How to jit custom module | ParallelModuleList implementation for GRU

Hey there!

I am trying to implement a model where each ‘pixel’ of the input should run through its own GRU cell (instead of using the feature input of GRU by flattening and flattening the image).
This forces me to loop over a ModuleList of GRU’s to forward pass each pixel.
I am trying to speed it it up using TorchScript but without success. : (
I want to use this custom module during training.

This is my module:

class ParallelGruList(nn.Module):

    def __init__(self, input_size, hidden_size, num_grus, device):
        self.num_grus = num_grus
        self.input_size = input_size
        self.hidden_size = hidden_size
        self.device = device  #  passing the device for torch script

        self.grus = nn.ModuleList(self.get_gru() for _ in range(self.num_grus)).to(device)

    def get_gru(self):
        return nn.GRU(input_size=self.input_size,

    def forward(self, x):

        batch_size = x.shape[0]
        sequence_length = x.shape[1]

        output = torch.zeros((batch_size, sequence_length, 10, self.num_grus), dtype=torch.float32, device=self.device)

        for i, gru in enumerate(self.grus):
            output[:, :, :, i], _ = gru(x[:, :, :, i], None)

        return output

And this is how I test it:

def jit_gru(state, grus):
    start = time.time()
    r = grus(state)
    return time.time() - start

    data = torch.rand(1, 100, 3, 14 * 14, dtype=torch.float32, device=device)
    print('init gru')
if __name__ == '__main__':

    data = torch.rand(1, 100, 3, 14 * 14, dtype=torch.float32, device=device)
    print('init gru')
    grus = ParallelGruList(input_size=3, hidden_size=10, num_grus=14 * 14, device=device).to(device)
    print('run test')
    h = []
    for i in range(10):
        h.append(jit_gru(data, grus))
    print('exe time smart jit', np.mean(h))

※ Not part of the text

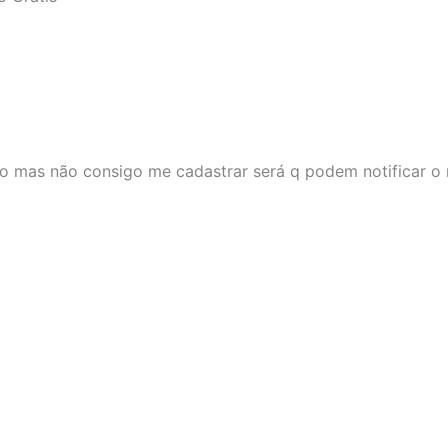
rso mas não consigo me cadastrar será q podem notificar o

Running it like this will generate the following output:

init gru
run test
exe time smart jit 0.2266002893447876

To speed things up I tried to initialize the module by:

grus = torch.jit.script(ParallelGruList(input_size=3, hidden_size=10, num_grus=14 * 14, device=device).to(device))

But this makes it a little slower:

exe time smart jit 0.296830940246582

I also tried to make the ModuleList a constant but this leads to the error:

UserWarning: 'grus' was found in ScriptModule constants,  but it is a non-constant submodule. Consider removing it.
  warnings.warn("'{}' was found in ScriptModule constants, "

I also tried to decorate the get_gru() method with @torch.jit.export but that but that caused the error:

Class GRU does not have an __init__ function defined:

I also tried a couple of other things that made the whole thing usually even slower. I’ve read the JIT reference guide and the documentation of torch.jit.script but I could not find anything that helped.
At this point I am thoroughly clueless.

Could someone point me in the right direction or let me know what I am missing?